Dianggapnya itu sebagai sebuah plot twist atau cliffhanger, padahal itu semua dilakukan karena batasan durasi film yang sudah harus selesai.
Cliffhanger sendiri merupakan perangkat plot dalam fiksi yang menampilkan karakter utama dalam dilema yang sulit atau genting di akhir episode atau film, sehingga terasa menggantung dan diharapkan dapat mendorong penonton untuk kembali melihat bagaimana karakter menyelesaikan dilema tersebut.
Di dalam perjalanan "belajar" membuat film selama bertahun-tahun dengan langsung praktik, membuat saya paham bahwa membuat twist dan cliffhanger itu ada tekniknya, bukan asal-asalan.
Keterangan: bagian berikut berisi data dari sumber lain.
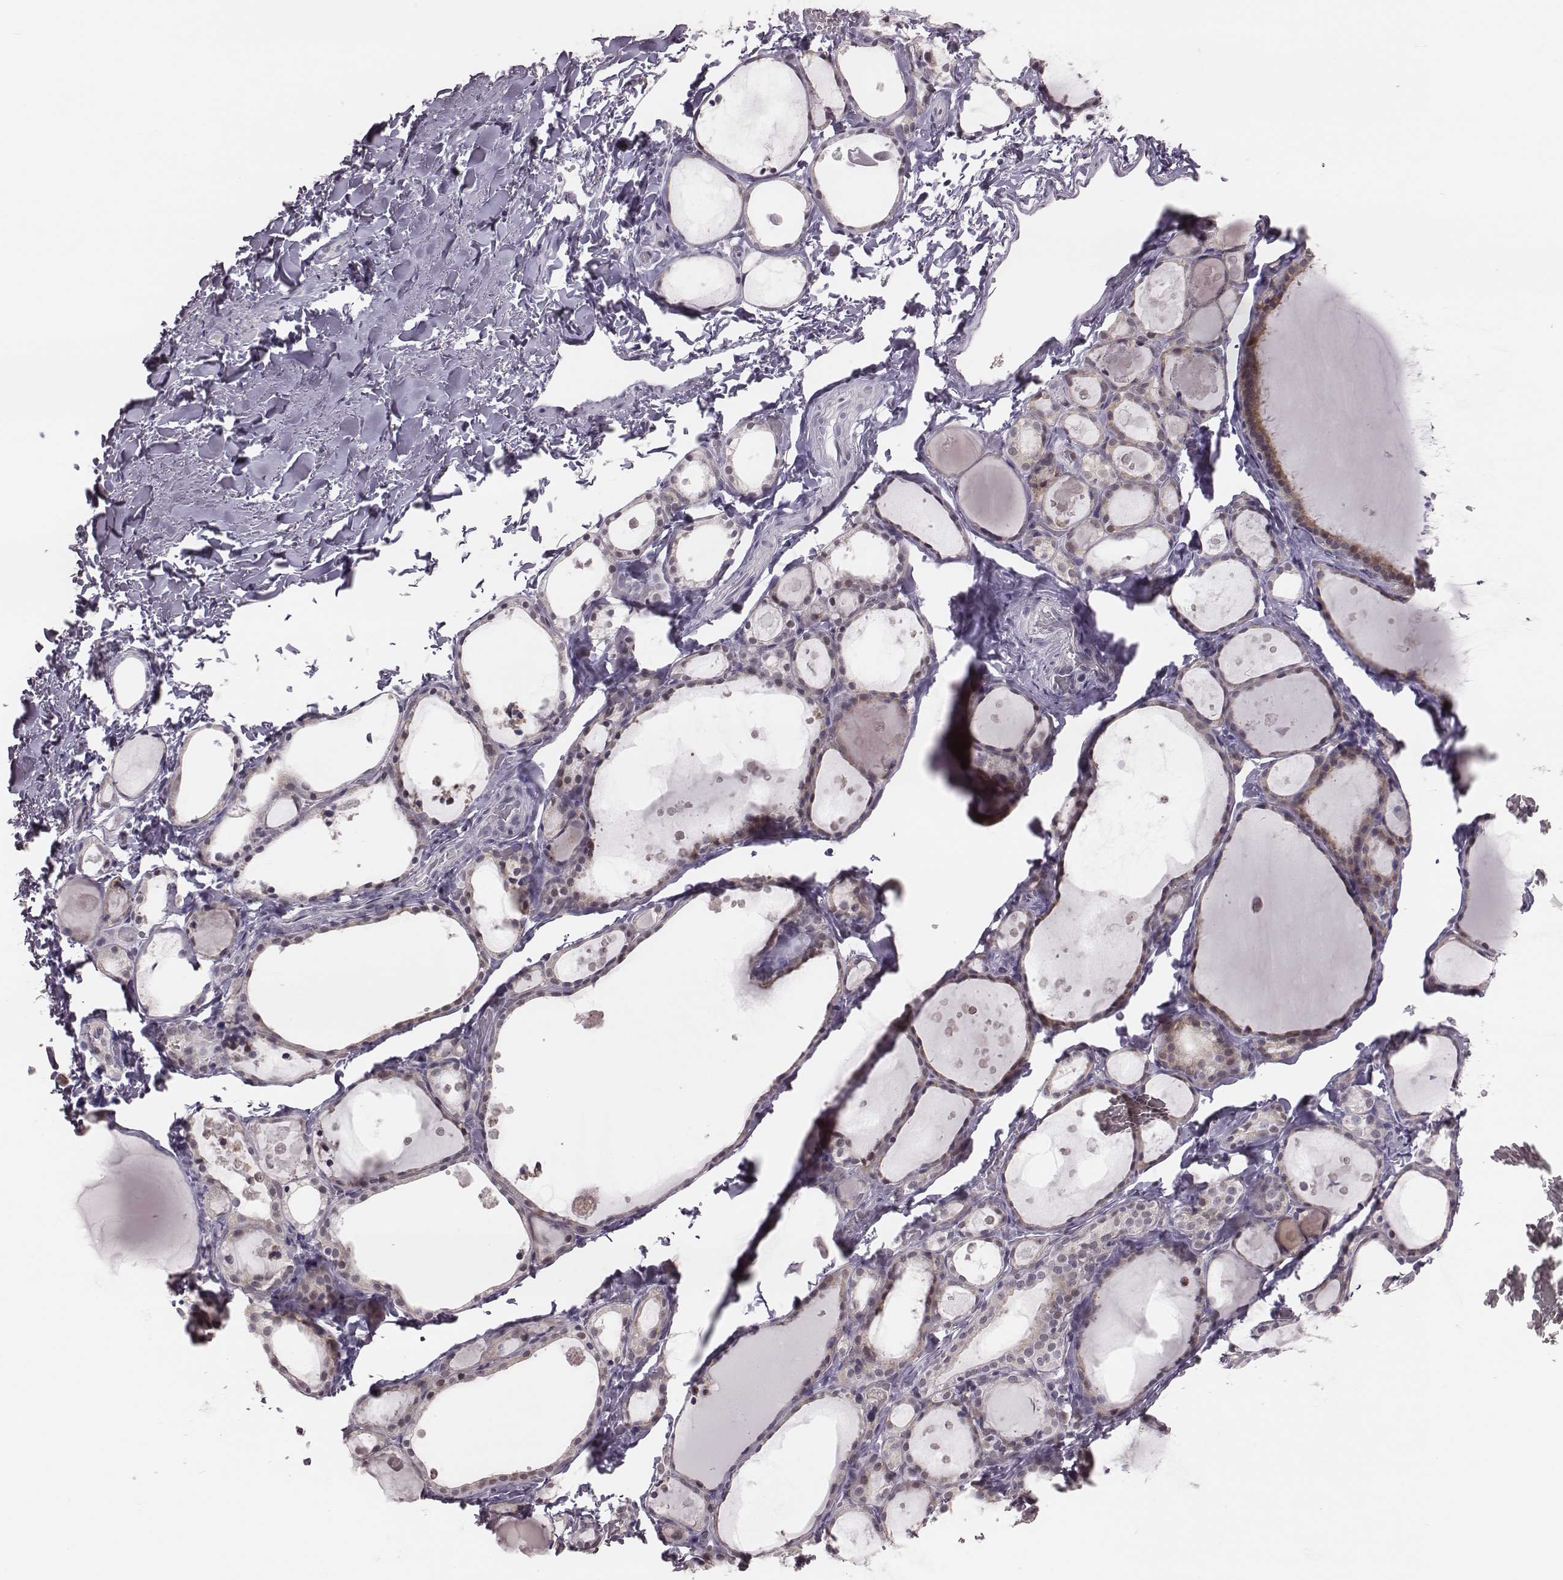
{"staining": {"intensity": "moderate", "quantity": "<25%", "location": "cytoplasmic/membranous"}, "tissue": "thyroid gland", "cell_type": "Glandular cells", "image_type": "normal", "snomed": [{"axis": "morphology", "description": "Normal tissue, NOS"}, {"axis": "topography", "description": "Thyroid gland"}], "caption": "An IHC micrograph of unremarkable tissue is shown. Protein staining in brown shows moderate cytoplasmic/membranous positivity in thyroid gland within glandular cells. The protein is shown in brown color, while the nuclei are stained blue.", "gene": "PBK", "patient": {"sex": "male", "age": 68}}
Meski pada kenyataannya, sejak dulu dan bahkan kini, jika bicara ide, banyak pembuat film pendek yang berhasil membuat cerita pendek menarik.
Jika dari sisi teknis produksinya, terutama penggunaan peralatan, di era pertama kali saya memulai sangatlah kentara. Hal itu bertolak belakang dengan kondisi sekarang.
Teknologi mempermudah orang untuk membuat film. Mulai dari perangkat kameranya yang bisa menggunakan telepon seluler, demikian pula dalam proses pasca produksinya, semua bisa menggunakan aplikasi yang banyak tersedia di playstore.
Seharusnya, dengan perkembangan teknologi peralatan, cerita yang dihasilkan juga harus mengimbanginya sehingga film bisa semakin dinikmati sebagai suatu hiburan menarik.
Dan semua itu sangat memungkinkan, apalagi kehadiran film pendek ini sangat bisa menjadi pilihan karena durasinya singkat.
Untuk mereka yang berkantong pas-pasan, atau tak punya cukup waktu dalam menikmati film padahal sangat hobi menonton, film pendek tentu akan menjadi hiburan utama mereka.
Pergeseran ke era digital ini membuat apa yang dulu terasa musthil bagi saya, kini semakin menjadi sangat realistis.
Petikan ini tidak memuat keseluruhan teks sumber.